Sandy provided excerpts of the original librettos and the English translations of representative works of the above three composers: “Die Zauberflöte/The Magic Flute”, “Götterdämmerung/Twilight of the Gods” and “Rosenkavalier” and asked us to comment on and discuss them. This made for a very lively, “hands-on” session. Sandy's highly entertaining talk went into great intellectual depth and detail.
We spent a most relaxing evening at the “Fischer-Hütte” in the picturesque harbour suburb of Wieck. It is very close to the ruins of Eldena Abbey, one of CDF's famous motifs. After supper some of us took a walk over the old wooden “Klappbrücke” (“bascule bridge”) and along the mouth of Greifswald's river, the Ryck, to a pier affording us a magnificent evening view of the Greifswalder Bodden.
Our final AT activity was on Sunday morning: Prof Dr Horst Wernicke from Greifswald University (who also gave us the excellent talk on the history of the Hanse in Lübeck last September) gave us a guided tour of Greifswald's city centre. Our route took us from the city wall to the Rubenowplatz and its statue, via the St Marien-Kirche, a “Westphalian hall church” from the 1st half of the thirteenth century and known to the locals as “Dicke Marie”. The city's other main church, the cathedral itself, is the Dom St Nikolaus, also with a nickname: “Langer Nikolaus”. Both are examples of medieval “Backsteingothik”. Several of the merchants' houses also featured this architectural style, and the Pommersches Landesmuseum was originally built as the first school for the townsfolk in the 15th century.
On reaching the Market Square, the Professor gave us a detailed description of the patrician houses dating from the late 13th century onwards and the more modern, art-nouveau-type buildings. The range of styles makes for a visually attractive and colourful square. The foundations of the buildings had to be rammed on oak piles into the “Schiebelehm”, i.e. subsoil consisting of glacial moraine clay (or boulder clay). The 14th century town hall (Rathaus der Universitäts- und Hansestadt Greifswald) and the area around it featured more modern artefacts: the bronze door by the famous artist and sculptor of GDR days, Jo Jastram, and the Fischerbrunnen, also by the same artist (together with Reinhard Dietrich) with its maritime figures. This was part of the effort to make the area more attractive prior to the “re-consecration” of the Dom St Nikolai in summer 1989 in the presence of Erich Honecker (one of his last official appearances) together with Berthold Beitz of the Kruppstiftung (so socialism, capitalism and religion can go together, particularly if funds are involved).
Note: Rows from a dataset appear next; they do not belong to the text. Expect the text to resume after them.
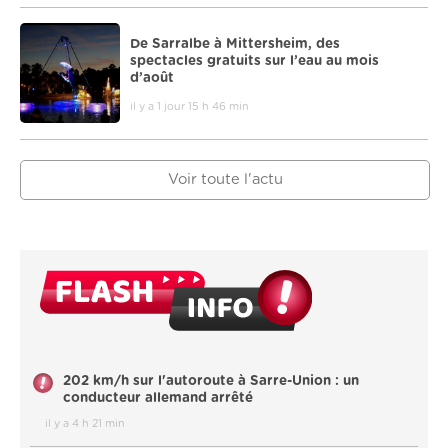
De Sarralbe à Mittersheim, des
spectacles gratuits sur l’eau au mois
d’août
il y a 1 jour 15 h 46 min
Voir toute l'actu
202 km/h sur l'autoroute à Sarre-Union : un
conducteur allemand arrêté
il y a 4 h 21 min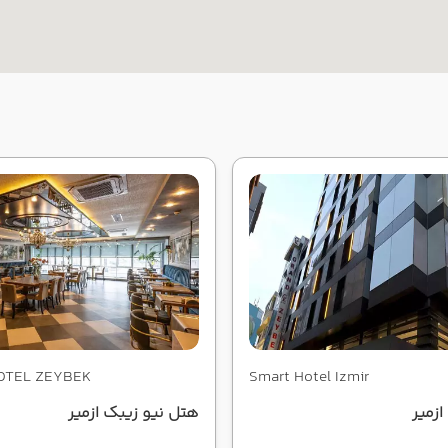
OTEL ZEYBEK
Smart Hotel Izmir
زمیر
هتل نیو زیبک ازمیر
Nearby is the bronze statue of CDF, constructed in 2009 by Claus-Martin Görtz. On reaching the end of the tour we learned that the Rubenowplatz was originally the market square of the “Neustadt”, quite autonomous from the “Altstadt”, prior to it becoming the “forecourt” of the University.
Prof Dr Wernicke thus packed a vast amount of information into the one-and-a-half-hour tour, so I think that it can be regarded as the “sixth seminar” of an incredibly informative and enjoyable Anglophoner Tag.
A heartfelt thank-you to the organisers, speakers and participants for making the AT such a successful and interesting event.